Chercheur, professeur à HEC, coauteur du sixième rapport du GIEC, le superviseur scientifique de ce classement des bons et mauvais élèves, défend une vision coopérative du traité international. Alors que le combat contre le dérèglement climatique recule sur bien des fronts, il est encore plus nécessaire d’évaluer les actions menées par les différents pays.
Pourquoi avoir lancé ce classement ?
François Gemenne : L’Accord de Paris, donc les COP, repose largement sur une logique d’alignement et de coopération internationale ascendante où les engagements de tel ou tel pays sont calés sur les engagements des autres.
Or, nous ne disposions pas jusqu’ici d’une base d’informations objectives permettant de savoir dans quelle mesure les pays avaient respecté l’ensemble de leurs engagements. Seules les trajectoires de décarbonation avec des voyants rouge, orange ou vert, étaient accessibles.
L’objectif de ce classement est donc d’offrir une base concrète de référence et de constituer une aide à la négociation. Et ce peut-être aussi, pour les financiers, un outil permettant d’orienter leurs investissements dans le choix d’obligations souveraines.
Comment justifiez-vous les pondérations attribuées à chacun des critères que vous évaluez : atténuation (57,14 %), adaptation (14,29 %) et participation au financement des pays du Sud (28,57 %) ?
François Gemenne : C’est évidemment un choix subjectif inspiré par les experts et la littérature scientifique. Tous les choix peuvent être discutés. On pourrait, par exemple, se demander si le levier de l’adaptation ne mériterait pas un plus grand poids. Mais, nous avons considéré que cette dimension concerne avant tout chaque pays pris individuellement dans une approche que l’on pourrait qualifier d’« égoïste ». Car si un pays est très mauvais en adaptation, cela n’aura pas forcément d’impact direct sur le reste du monde.
Pour ma part, je plaiderais plutôt pour donner l’importance la plus grande aux critères de coopération. Et donc favoriser les engagements pris par un pays en faveur des autres, plutôt que vis-à-vis de lui-même.

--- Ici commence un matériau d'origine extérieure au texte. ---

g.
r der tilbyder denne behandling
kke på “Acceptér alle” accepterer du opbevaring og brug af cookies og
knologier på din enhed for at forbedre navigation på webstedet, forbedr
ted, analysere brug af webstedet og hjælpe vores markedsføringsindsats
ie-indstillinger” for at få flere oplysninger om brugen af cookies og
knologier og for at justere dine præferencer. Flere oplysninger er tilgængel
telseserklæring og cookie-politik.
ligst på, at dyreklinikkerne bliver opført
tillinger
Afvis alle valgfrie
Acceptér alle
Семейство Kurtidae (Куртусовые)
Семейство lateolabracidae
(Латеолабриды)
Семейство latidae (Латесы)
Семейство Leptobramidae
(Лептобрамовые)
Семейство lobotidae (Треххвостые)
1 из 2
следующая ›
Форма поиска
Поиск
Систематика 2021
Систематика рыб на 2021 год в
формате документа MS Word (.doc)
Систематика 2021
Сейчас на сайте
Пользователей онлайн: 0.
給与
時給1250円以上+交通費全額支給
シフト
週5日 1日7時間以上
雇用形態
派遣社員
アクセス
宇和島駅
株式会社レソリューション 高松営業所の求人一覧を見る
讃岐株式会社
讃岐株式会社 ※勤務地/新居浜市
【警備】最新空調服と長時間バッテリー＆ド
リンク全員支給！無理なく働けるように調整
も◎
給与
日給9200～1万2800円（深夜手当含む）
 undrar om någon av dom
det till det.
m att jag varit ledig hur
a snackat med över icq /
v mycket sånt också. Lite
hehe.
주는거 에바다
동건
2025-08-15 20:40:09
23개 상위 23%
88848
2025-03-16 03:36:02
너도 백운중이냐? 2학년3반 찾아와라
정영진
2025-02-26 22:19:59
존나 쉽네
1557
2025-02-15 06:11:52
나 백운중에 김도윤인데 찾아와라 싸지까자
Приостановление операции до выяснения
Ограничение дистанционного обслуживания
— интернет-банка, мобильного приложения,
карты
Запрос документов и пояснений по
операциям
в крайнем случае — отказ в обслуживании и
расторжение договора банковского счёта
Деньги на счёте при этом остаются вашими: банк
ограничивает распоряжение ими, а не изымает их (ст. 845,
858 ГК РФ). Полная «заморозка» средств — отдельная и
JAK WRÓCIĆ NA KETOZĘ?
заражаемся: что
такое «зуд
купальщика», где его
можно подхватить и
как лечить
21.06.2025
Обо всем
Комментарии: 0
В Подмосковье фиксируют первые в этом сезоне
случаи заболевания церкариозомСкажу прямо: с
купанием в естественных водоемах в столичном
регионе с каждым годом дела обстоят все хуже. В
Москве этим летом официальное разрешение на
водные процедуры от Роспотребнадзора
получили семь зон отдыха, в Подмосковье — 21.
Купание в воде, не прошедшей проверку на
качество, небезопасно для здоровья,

Vous avez pour ambition d’étendre le classement 2026 aux pays du Sud, notamment à la Chine et à l’Inde. Pourquoi ne pas l’avoir déjà fait ? Et quel impact aura la sortie des États-Unis de l’Accord de Paris sur le prochain classement ?
François Gemenne : L’enjeu est de collecter des données significatives et fiables. Certaines sont difficilement comparables pour des raisons de méthodologie et il convient de les retravailler. D’autres sont simplement manquantes. Et il peut y avoir une volonté politique de ne pas les communiquer.
Si la Chine avait dû être prise en compte dans ce classement, elle aurait sans doute eu une mauvaise note en matière de transparence et d’adaptation, une bonne note en soutien aux pays du Sud, et une très bonne note en décarbonation.
Concernant les États-Unis, leur sortie de l’Accord de Paris ne rendra pas pertinent leur maintien dans le classement. De toute façon, ils sont déjà dans les bons derniers et ils seraient encore pénalisés pour avoir stoppé le financement des pays en développement. On peut surtout craindre que le retrait américain n’entraine le désengagement d’autres pays.
Qu’attendez-vous de la publication d’un tel classement dans le contexte géopolitique actuel et de la prochaine COP30 ?
François Gemenne : Le contexte actuel met à mal l’Accord de Paris dont l’esprit se délite. Manifestement, un certain nombre de pays recherchent plutôt aujourd’hui la divergence et pourraient même considérer leur position en queue de peloton comme une médaille d’honneur !
J’espère que la COP30 ne se soldera pas par un recul trop marquant et surtout que l’on ne reviendra pas sur l’engagement pris à la COP28 de 2023 appelant les États à abandonner progressivement les combustibles fossiles. On peut aussi espérer certains progrès en matière de déforestation.